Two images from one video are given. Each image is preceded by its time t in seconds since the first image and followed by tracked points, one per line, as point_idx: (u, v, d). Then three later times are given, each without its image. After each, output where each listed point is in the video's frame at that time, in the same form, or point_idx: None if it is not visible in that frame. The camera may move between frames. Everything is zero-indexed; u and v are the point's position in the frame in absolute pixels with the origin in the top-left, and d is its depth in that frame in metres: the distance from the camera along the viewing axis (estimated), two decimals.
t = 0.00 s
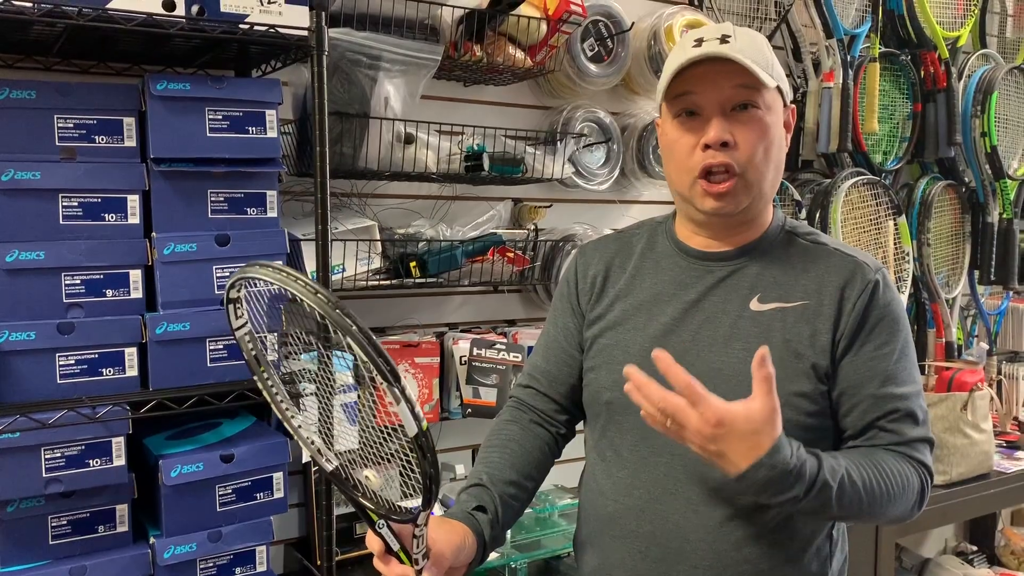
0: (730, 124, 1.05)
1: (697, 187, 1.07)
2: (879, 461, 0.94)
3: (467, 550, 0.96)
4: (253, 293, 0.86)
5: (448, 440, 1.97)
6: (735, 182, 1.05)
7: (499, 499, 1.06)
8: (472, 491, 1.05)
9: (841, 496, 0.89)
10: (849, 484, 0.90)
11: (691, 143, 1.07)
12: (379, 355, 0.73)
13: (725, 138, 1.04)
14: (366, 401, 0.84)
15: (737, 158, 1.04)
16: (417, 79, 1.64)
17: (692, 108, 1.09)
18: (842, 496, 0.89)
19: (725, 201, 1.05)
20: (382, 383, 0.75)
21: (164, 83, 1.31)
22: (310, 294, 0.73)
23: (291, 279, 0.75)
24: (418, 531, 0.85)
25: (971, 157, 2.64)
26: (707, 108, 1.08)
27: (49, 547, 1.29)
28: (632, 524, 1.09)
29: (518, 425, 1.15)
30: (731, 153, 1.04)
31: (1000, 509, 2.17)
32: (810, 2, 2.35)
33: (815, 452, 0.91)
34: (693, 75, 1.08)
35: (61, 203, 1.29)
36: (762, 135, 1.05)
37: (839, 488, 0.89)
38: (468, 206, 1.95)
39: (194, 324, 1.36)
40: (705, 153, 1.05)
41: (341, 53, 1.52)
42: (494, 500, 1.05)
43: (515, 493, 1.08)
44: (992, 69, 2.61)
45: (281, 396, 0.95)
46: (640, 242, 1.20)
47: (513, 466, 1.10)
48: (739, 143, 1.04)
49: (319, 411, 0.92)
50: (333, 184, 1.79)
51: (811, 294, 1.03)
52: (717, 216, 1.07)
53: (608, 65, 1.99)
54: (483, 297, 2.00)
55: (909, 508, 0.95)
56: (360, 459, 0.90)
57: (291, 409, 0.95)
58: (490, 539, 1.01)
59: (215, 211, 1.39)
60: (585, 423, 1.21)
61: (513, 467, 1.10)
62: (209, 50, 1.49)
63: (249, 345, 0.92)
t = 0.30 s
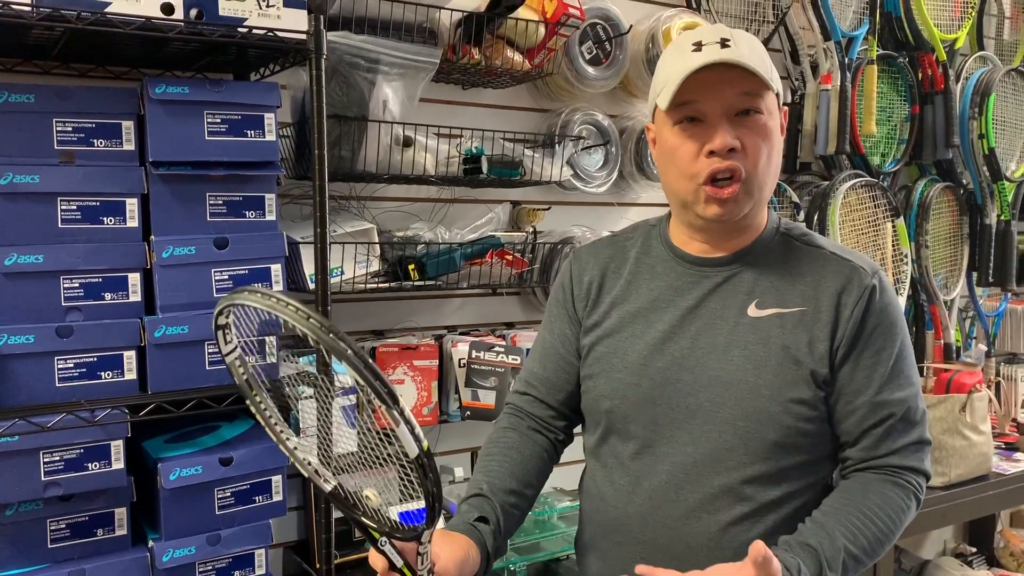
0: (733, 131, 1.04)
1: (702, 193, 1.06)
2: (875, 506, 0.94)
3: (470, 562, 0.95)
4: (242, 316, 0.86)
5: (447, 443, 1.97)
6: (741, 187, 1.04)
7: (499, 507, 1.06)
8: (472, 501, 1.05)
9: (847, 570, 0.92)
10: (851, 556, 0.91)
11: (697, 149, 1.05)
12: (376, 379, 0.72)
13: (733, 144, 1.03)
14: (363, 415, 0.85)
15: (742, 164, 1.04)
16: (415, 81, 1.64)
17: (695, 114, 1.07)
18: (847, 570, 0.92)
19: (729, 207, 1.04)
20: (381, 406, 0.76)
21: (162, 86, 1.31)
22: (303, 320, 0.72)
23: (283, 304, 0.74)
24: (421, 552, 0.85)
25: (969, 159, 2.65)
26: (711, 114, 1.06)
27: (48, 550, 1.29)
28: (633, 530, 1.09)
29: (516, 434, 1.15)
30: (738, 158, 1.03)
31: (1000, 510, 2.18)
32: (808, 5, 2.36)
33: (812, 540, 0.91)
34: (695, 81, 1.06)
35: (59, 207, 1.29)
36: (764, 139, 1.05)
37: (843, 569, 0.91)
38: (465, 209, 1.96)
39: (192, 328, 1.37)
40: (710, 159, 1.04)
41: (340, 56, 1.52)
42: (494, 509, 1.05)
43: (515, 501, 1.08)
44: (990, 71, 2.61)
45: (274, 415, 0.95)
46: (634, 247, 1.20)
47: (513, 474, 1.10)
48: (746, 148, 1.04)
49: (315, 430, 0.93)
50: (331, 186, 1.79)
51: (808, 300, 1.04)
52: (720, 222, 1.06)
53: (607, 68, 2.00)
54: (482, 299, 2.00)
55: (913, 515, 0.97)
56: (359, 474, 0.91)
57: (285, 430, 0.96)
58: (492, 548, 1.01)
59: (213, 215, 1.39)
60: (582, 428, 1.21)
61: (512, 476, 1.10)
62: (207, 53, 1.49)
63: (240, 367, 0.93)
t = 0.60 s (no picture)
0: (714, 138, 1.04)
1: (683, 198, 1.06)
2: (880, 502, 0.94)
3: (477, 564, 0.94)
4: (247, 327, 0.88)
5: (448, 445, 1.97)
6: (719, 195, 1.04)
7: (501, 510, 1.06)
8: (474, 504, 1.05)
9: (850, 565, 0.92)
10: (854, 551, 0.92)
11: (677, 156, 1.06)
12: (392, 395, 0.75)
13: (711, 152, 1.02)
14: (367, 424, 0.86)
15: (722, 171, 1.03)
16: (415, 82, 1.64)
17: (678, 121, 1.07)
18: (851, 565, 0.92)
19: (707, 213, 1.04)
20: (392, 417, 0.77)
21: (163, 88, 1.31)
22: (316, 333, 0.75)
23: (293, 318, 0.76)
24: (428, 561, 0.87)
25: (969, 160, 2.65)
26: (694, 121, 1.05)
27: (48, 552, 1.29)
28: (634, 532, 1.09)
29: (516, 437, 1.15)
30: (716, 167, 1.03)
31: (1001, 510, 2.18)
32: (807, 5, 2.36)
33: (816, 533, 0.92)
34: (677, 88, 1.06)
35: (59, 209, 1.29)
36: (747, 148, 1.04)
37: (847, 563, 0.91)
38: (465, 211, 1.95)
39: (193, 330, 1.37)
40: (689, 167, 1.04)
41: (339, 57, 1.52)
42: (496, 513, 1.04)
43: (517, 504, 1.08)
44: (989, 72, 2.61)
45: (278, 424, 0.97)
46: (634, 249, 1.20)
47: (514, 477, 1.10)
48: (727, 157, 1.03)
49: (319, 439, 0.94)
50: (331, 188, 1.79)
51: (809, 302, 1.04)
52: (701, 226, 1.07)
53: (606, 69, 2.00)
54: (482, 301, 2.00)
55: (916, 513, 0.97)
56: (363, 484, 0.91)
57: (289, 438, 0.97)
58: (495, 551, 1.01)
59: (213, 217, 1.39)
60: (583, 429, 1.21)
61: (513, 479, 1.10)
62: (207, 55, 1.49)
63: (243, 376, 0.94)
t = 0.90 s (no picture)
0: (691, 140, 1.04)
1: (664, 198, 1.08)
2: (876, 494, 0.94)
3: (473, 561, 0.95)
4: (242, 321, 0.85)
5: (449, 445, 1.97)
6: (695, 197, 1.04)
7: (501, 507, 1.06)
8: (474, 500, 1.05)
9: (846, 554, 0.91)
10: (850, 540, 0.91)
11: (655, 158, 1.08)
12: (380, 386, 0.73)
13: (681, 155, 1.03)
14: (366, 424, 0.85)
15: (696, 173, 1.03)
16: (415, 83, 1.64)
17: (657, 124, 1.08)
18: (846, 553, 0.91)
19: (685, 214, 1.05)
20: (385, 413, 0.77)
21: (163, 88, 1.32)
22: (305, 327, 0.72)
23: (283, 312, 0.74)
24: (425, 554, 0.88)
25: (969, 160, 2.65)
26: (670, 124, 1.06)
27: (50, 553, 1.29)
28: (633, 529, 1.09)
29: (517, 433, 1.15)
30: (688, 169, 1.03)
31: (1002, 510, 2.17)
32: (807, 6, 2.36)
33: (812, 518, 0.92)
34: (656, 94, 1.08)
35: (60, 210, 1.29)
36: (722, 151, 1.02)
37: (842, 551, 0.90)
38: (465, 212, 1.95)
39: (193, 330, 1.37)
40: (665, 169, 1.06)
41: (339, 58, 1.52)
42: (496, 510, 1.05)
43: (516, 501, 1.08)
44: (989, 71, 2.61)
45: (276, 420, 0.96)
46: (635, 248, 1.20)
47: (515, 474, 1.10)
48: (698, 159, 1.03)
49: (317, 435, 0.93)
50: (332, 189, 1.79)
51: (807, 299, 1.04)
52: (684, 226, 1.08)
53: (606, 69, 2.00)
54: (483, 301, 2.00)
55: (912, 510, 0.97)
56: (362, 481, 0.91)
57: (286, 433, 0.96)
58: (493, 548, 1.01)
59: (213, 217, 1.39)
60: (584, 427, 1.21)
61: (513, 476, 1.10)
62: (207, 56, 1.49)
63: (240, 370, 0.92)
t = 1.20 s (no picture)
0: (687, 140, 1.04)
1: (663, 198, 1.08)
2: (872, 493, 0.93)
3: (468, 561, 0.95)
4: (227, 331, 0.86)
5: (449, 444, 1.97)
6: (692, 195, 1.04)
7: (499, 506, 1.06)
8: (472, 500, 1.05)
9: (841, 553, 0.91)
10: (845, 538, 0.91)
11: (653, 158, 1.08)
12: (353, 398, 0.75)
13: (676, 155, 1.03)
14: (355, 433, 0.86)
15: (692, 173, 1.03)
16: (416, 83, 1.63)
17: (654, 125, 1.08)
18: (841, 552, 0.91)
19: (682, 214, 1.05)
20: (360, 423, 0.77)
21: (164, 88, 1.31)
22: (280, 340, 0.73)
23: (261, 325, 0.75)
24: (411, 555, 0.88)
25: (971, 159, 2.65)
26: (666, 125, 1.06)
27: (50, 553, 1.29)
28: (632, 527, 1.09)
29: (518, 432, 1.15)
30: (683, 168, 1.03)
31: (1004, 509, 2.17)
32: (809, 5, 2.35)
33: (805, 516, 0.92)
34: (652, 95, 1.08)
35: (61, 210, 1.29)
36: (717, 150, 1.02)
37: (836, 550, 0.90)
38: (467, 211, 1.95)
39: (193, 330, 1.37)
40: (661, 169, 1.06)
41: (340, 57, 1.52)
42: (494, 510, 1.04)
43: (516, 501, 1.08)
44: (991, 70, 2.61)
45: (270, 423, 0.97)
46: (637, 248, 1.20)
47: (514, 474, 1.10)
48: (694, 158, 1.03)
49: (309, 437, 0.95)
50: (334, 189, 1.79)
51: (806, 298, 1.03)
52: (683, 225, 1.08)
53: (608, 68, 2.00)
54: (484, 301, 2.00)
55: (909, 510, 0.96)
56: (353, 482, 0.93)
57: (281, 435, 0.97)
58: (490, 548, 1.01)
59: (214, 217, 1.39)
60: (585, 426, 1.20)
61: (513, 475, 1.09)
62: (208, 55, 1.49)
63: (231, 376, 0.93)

####################

Description of the task:
The expected answer is an exact copy of the lines above, beginning at the line with "3: (467, 550, 0.96)" and ending at the line with "21: (164, 83, 1.31)", with both ends in.

Answer for the task:
3: (467, 550, 0.96)
4: (253, 293, 0.86)
5: (448, 440, 1.97)
6: (735, 182, 1.05)
7: (499, 499, 1.06)
8: (472, 491, 1.05)
9: (841, 496, 0.89)
10: (849, 484, 0.90)
11: (691, 143, 1.07)
12: (379, 355, 0.73)
13: (725, 138, 1.04)
14: (366, 401, 0.84)
15: (737, 158, 1.04)
16: (417, 79, 1.64)
17: (692, 108, 1.09)
18: (842, 496, 0.89)
19: (725, 201, 1.05)
20: (382, 383, 0.75)
21: (164, 83, 1.31)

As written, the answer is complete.